Christy is more than a little flabbergasted in this big change of plan, and by the fact that Paul has already signed a contract when he decides to fill her in on his plans. “A man has to do what he thinks is best,” he explains, “without asking anybody else to share the blame if things go wrong.” Christy, horrified, tells him, “You had no right! It’s my life, too!” Which is absolutely true. The funny thing is that Christy acknowledges several times in this book that she doesn’t even really like nursing: “Nursing doesn’t mean a thing to me anymore! I wanted to be a nurse because of Paul’s plans.” Even if Paul’s new job means she would be quitting her job to raise babies, that’s no consolation; the real blow is that Paul is “cheating himself like this, sacrificing his whole future to marry her sooner,” she thinks. “He had thrown it all away in a terrible useless gesture.” It seems she wants Paul to be a doctor more than he does, so she refuses to marry him, and he drives off into the sunset.
She immediately has second thoughts, but it’s too late. “She wanted to write him, to phone him, but how could she do that, when she was not sure that he really wanted her?” He’s told her to call him in California if she needs him, but this is not invitation enough for dopey Christy, who points out that Paul did not tell her to call him if she changed her mind, just if she “needed” him, “and the office phone number was just to call in case of any emergency!” Good point. So she mopes around for endless pages, whispering to herself, “Paul! Paul! Call me again!”
And dating Tommy Treonne, indolent son of a wealthy businessman, on the side. Tommy is soon proposing marriage, and mentions that he’d talked about it with his parents before popping the question. “Somehow, it rankled, as if he had discussed every phase of this matter with his family,” curiously enough. Later, when a hurricane is bearing down on the Texas town, Tommy comes to pick up Christy and flee the county, telling her that this is what his father had advised they do. “You asked him? You made somebody else decide for you?” You see where this is going, but I didn’t see her point—asking for advice from your family is, after all, essentially what she had wanted Paul to do and why she’s angry with him, for “not even talking things out, making all the decisions, with no discussion with her ahead of time.” Now suddenly discussion is a bad thing? Yes, it is, and she writes Paul a note, telling him, “I was wrong. A man should make his own decisions and stand by them all the way through.” Yuck.

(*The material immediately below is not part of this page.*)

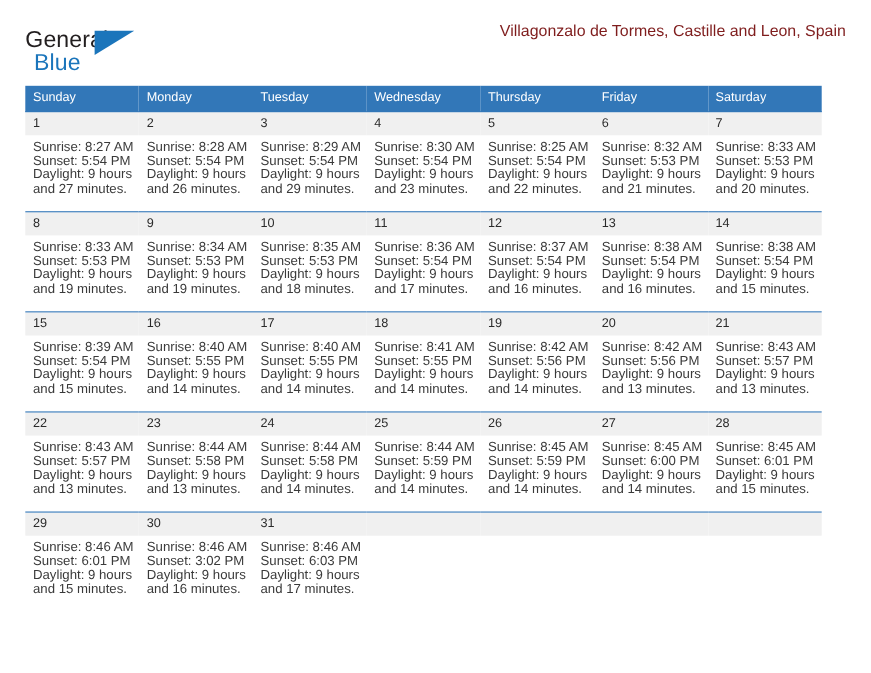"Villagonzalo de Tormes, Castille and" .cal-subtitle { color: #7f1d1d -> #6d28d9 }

Now we have the kind of ending that Peggy Gaddis is fond of employing: The hero admits he was wrong, but the heroine decides, no, she was wronger! Paul, concerned for Christy’s safety after the hurricane, returns to town and tells her, “You had a right to help decide our future, because it was as much yours as mine.” But Christy throws her gains away, saying, “My future belongs to you. All I want is to be with you always!” If this doesn’t make you vomit, the book’s final treacly sentence will finish the job for you. So what do you think? Is Christy a moron, or a victim of a sexist time that urged women to disregard their personal desires and careers for a husband? Maybe both, but either way, it adds up to a book—and a heroine—that are just irritating, and not worth reading.